Wednesday, February 10, 2010

Rapidly The Truth Will Out - Today's Technology Means Realtime Fact Checking

The speaker was addressing nearly a thousand people and tossed out an incredible statistic. "Incredible," in this instance, does not mean fantastic, amazing, awesome, or terrific. It means lacking credibility, not believable, or improbable.

It smelled. I immediately shut down, tuned out, and hit the Internet to fact check the statistic on my web-enabled phone. I quickly found that it was overstated by a factor of four. It took a few minutes longer to confirm the error with a separate source.

I realize that it's possible the speaker simply misspoke. In fact, he probably misspoke. Yet while the speaker wasn't using a teleprompter, his remarks did appear carefully prepared, reducing the possibility of an unplanned error. Perhaps he ad-libbed poorly.

Whether planned, purposeful, or not, the error called every other statistic he cited into question. In fact, it made everything he said suspect.

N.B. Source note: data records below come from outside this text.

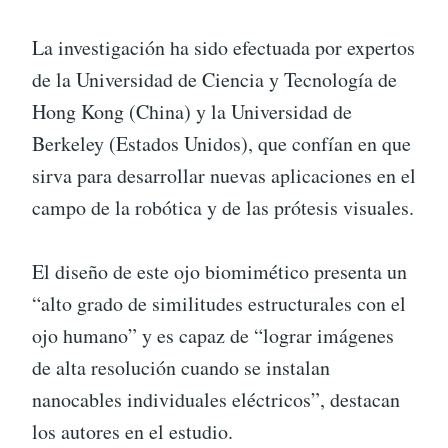
La investigación ha sido efectuada por expertos
de la Universidad de Ciencia y Tecnología de
Hong Kong (China) y la Universidad de
Berkeley (Estados Unidos), que confían en que
sirva para desarrollar nuevas aplicaciones en el
campo de la robótica y de las prótesis visuales.
El diseño de este ojo biomimético presenta un
“alto grado de similitudes estructurales con el
ojo humano” y es capaz de “lograr imágenes
de alta resolución cuando se instalan
nanocables individuales eléctricos”, destacan
los autores en el estudio.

If I was listening to the speaker ten years ago I might have doubted the stat, but couldn't check it real time. Today, it's different. As web-enabled phones become more ubiquitous, more people have the ability to fact check public speakers, advertising, and salespeople. And once found providing erroneous information, everything else is suspect.

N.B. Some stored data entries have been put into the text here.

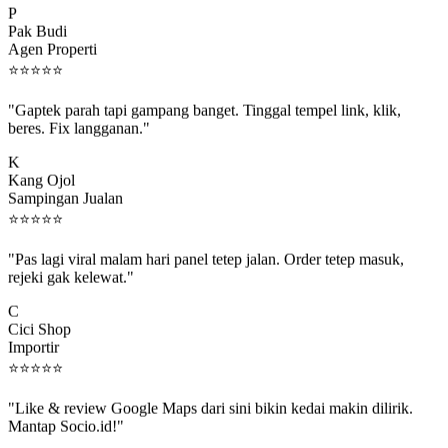
Pak Budi
Agen Properti
⭐
⭐
⭐
⭐
⭐
"Gaptek parah tapi gampang banget. Tinggal tempel link, klik,
beres. Fix langganan."
K
Kang Ojol
Sampingan Jualan
⭐
⭐
⭐
⭐
⭐
"Pas lagi viral malam hari panel tetep jalan. Order tetep masuk,
rejeki gak kelewat."
C
Cici Shop
Importir
⭐
⭐
⭐
⭐
⭐
"Like & review Google Maps dari sini bikin kedai makin dilirik.
Mantap Socio.id!"
B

Salespeople who are caught misstating facts on a presentation, blow their credibility with one person. It's worse for advertisers. Advertisers may find their ads the subject of blogs. It's even worse for speakers. They may find their error exposed before the crowd real time if the conference is being "tweetcast" on Twitter as more and more events are.

After confirming the correct statistic with a second source, I tweeted my finding using the conference hash tag. I don't know how many people were actively following the conference using Twitter, but at least a dozen were contributing to the tweetcast. I suspect others were following it remote because they couldn't attend the conference, and still others would search the hash tag on Twitter after the conference to read the tweetstream as a way of reviewing conference notes. The number of people engaged in a silent, running commentary during events will only grow as more people discover and use the new technology.

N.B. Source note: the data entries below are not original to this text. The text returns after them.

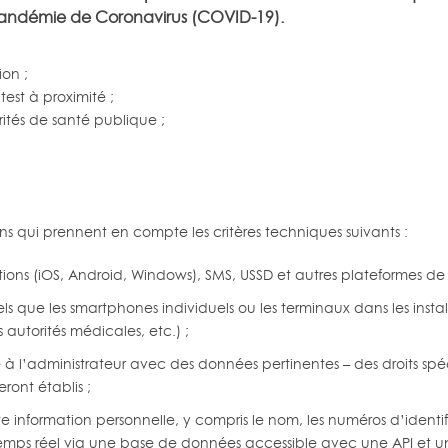
 pandémie de Coronavirus (COVID-19).
ion ;
test à proximité ;
orités de santé publique ;
ns qui prennent en compte les critères techniques suivants :
ations (iOS, Android, Windows), SMS, USSD et autres plateformes de
tels que les smartphones individuels ou les terminaux dans les inst
 autorités médicales, etc.) ;
à l’administrateur avec des données pertinentes – des droits spéc
ront établis ;
 information personnelle, y compris le nom, les numéros d’identifi
n temps réel via une base de données accessible avec une API et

Technology is changing the game. Speakers, advertisers, and salespeople have got to be sure about their facts and stats because it's easy for customers, prospects, and audiences to verify them and spread the word to others.

The best approach is to always use sources. An erroneous source isn't good, but it won't kill your credibility. If you have no source, state clearly that you're making an estimate or basing a claim on personal experience.

Shakespeare wrote, "at length the truth will out." With today's technology the Bard might written, "rapidly the truth will out."